Saved entries

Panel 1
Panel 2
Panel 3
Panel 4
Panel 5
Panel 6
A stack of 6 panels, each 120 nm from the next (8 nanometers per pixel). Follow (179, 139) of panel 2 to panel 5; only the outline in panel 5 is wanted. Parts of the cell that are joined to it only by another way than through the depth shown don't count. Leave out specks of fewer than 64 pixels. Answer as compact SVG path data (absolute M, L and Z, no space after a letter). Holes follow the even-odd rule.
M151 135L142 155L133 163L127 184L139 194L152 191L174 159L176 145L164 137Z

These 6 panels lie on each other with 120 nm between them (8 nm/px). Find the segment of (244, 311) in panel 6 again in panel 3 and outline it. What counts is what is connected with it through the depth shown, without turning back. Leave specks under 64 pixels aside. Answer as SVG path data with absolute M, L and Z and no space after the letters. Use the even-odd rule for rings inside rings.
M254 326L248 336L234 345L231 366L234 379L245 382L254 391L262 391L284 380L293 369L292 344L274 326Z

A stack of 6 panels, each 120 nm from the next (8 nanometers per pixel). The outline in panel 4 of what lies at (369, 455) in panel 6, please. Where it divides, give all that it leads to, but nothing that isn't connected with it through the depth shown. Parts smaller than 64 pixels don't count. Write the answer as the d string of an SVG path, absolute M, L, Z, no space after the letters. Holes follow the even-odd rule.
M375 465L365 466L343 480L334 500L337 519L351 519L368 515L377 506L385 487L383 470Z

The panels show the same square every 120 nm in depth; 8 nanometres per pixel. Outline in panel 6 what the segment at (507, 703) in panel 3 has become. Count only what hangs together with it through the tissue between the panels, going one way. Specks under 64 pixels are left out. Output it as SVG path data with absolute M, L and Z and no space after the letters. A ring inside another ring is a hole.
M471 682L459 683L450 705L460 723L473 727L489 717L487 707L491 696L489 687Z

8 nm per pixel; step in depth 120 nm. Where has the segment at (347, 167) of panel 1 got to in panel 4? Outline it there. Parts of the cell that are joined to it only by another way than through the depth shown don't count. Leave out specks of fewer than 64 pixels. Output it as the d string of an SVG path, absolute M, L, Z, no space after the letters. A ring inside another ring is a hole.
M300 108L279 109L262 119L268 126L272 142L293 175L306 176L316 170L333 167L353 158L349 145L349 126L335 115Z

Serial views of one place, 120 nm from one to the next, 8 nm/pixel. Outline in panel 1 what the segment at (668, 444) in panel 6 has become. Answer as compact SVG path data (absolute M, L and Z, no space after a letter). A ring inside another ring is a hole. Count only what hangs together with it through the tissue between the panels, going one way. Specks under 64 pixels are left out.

# Instructions to follow
Write down the entries above again. Copy them word for word.

# Problem solution
Panel 1
Panel 2
Panel 3
Panel 4
Panel 5
Panel 6
A stack of 6 panels, each 120 nm from the next (8 nanometers per pixel). Follow (179, 139) of panel 2 to panel 5; only the outline in panel 5 is wanted. Parts of the cell that are joined to it only by another way than through the depth shown don't count. Leave out specks of fewer than 64 pixels. Answer as compact SVG path data (absolute M, L and Z, no space after a letter). Holes follow the even-odd rule.
M151 135L142 155L133 163L127 184L139 194L152 191L174 159L176 145L164 137Z

These 6 panels lie on each other with 120 nm between them (8 nm/px). Find the segment of (244, 311) in panel 6 again in panel 3 and outline it. What counts is what is connected with it through the depth shown, without turning back. Leave specks under 64 pixels aside. Answer as SVG path data with absolute M, L and Z and no space after the letters. Use the even-odd rule for rings inside rings.
M254 326L248 336L234 345L231 366L234 379L245 382L254 391L262 391L284 380L293 369L292 344L274 326Z

A stack of 6 panels, each 120 nm from the next (8 nanometers per pixel). The outline in panel 4 of what lies at (369, 455) in panel 6, please. Where it divides, give all that it leads to, but nothing that isn't connected with it through the depth shown. Parts smaller than 64 pixels don't count. Write the answer as the d string of an SVG path, absolute M, L, Z, no space after the letters. Holes follow the even-odd rule.
M375 465L365 466L343 480L334 500L337 519L351 519L368 515L377 506L385 487L383 470Z

The panels show the same square every 120 nm in depth; 8 nanometres per pixel. Outline in panel 6 what the segment at (507, 703) in panel 3 has become. Count only what hangs together with it through the tissue between the panels, going one way. Specks under 64 pixels are left out. Output it as SVG path data with absolute M, L and Z and no space after the letters. A ring inside another ring is a hole.
M471 682L459 683L450 705L460 723L473 727L489 717L487 707L491 696L489 687Z

8 nm per pixel; step in depth 120 nm. Where has the segment at (347, 167) of panel 1 got to in panel 4? Outline it there. Parts of the cell that are joined to it only by another way than through the depth shown don't count. Leave out specks of fewer than 64 pixels. Output it as the d string of an SVG path, absolute M, L, Z, no space after the letters. A ring inside another ring is a hole.
M300 108L279 109L262 119L268 126L272 142L293 175L306 176L316 170L333 167L353 158L349 145L349 126L335 115Z

Serial views of one place, 120 nm from one to the next, 8 nm/pixel. Outline in panel 1 what the segment at (668, 444) in panel 6 has become. Answer as compact SVG path data (absolute M, L and Z, no space after a letter). A ring inside another ring is a hole. Count only what hangs together with it through the tissue between the panels, going one way. Specks under 64 pixels are left out.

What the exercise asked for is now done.